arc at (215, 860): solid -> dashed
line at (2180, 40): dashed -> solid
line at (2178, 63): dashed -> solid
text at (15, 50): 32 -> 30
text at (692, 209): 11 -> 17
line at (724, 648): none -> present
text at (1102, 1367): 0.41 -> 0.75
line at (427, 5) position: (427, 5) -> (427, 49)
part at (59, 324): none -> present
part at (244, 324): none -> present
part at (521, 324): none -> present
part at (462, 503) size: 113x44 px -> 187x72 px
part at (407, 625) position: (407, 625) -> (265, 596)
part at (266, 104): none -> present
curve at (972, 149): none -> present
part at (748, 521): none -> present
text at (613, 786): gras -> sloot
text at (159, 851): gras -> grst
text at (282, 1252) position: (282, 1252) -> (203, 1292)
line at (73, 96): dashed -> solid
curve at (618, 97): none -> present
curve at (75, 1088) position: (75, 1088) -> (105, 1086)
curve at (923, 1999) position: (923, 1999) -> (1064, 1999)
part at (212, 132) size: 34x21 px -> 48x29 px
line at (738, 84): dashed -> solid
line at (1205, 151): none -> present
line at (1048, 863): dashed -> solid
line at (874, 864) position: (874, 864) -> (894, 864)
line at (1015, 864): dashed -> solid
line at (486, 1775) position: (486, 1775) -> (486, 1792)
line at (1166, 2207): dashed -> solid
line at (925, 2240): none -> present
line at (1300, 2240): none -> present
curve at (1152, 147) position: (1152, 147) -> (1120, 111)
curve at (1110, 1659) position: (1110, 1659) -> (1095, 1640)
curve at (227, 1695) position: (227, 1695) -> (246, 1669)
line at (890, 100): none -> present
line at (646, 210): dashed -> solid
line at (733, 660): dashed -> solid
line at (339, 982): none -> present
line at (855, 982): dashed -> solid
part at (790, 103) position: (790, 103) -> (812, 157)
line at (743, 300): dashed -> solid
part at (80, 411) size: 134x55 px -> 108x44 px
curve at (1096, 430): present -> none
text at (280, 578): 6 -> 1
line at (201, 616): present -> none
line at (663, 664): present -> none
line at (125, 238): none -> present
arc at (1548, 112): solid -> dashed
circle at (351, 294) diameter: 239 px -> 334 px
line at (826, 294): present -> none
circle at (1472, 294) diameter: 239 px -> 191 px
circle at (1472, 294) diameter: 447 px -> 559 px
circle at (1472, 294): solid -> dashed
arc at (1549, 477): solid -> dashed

WHAT IS BEING ASKED
Count the lines above that contain the word "curve", and reply with only that number.

THE REPLY
8